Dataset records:
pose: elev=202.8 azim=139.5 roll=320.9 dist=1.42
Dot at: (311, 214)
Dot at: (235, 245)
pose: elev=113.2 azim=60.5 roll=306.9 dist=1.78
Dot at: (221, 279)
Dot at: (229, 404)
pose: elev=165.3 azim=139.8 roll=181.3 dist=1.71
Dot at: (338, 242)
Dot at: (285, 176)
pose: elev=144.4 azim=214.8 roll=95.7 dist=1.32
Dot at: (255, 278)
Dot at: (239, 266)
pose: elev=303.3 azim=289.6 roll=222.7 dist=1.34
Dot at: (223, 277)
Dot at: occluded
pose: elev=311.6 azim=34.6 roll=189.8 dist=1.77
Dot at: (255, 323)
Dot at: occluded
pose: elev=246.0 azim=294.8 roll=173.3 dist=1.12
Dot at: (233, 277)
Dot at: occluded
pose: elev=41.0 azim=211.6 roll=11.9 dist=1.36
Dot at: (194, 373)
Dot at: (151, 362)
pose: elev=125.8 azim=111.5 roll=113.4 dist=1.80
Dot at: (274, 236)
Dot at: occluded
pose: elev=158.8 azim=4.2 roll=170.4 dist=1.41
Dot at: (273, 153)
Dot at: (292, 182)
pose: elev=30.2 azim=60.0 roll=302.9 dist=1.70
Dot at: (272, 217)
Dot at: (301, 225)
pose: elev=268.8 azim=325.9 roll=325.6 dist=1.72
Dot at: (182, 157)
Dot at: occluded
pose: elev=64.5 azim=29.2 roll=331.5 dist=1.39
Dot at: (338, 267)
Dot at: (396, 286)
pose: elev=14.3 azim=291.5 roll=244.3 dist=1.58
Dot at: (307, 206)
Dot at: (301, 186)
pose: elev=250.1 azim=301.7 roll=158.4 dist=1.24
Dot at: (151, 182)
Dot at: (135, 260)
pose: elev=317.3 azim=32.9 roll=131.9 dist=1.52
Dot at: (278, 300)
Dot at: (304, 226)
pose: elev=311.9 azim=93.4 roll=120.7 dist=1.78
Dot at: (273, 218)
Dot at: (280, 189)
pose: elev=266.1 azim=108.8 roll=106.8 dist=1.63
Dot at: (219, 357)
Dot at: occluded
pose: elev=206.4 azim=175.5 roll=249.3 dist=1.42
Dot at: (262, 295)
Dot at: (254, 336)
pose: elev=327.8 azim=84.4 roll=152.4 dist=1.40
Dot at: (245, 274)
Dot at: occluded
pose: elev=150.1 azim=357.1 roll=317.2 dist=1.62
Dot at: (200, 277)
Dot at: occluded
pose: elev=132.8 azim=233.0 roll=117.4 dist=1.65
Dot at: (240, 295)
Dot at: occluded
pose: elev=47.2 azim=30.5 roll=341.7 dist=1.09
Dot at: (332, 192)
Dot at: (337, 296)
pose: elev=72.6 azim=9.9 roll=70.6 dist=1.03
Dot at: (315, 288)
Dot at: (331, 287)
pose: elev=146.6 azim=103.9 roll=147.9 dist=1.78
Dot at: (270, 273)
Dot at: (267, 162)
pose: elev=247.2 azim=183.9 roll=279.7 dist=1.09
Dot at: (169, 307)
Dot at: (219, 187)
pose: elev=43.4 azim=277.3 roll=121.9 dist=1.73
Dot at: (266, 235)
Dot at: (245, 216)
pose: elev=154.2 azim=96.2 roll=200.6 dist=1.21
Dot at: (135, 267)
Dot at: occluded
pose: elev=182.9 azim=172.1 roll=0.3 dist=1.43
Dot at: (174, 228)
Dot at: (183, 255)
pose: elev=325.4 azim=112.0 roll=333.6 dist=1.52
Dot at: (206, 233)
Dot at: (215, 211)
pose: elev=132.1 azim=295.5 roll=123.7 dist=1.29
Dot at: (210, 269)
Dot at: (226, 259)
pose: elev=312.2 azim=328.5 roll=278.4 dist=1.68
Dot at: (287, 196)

What is expected :: Please give the stretch from the start of the items above through the line that contains "Dot at: (229, 404)" as a numbered list, with both ends included and blank lines left out.

Task answer ::
1. pose: elev=202.8 azim=139.5 roll=320.9 dist=1.42
2. Dot at: (311, 214)
3. Dot at: (235, 245)
4. pose: elev=113.2 azim=60.5 roll=306.9 dist=1.78
5. Dot at: (221, 279)
6. Dot at: (229, 404)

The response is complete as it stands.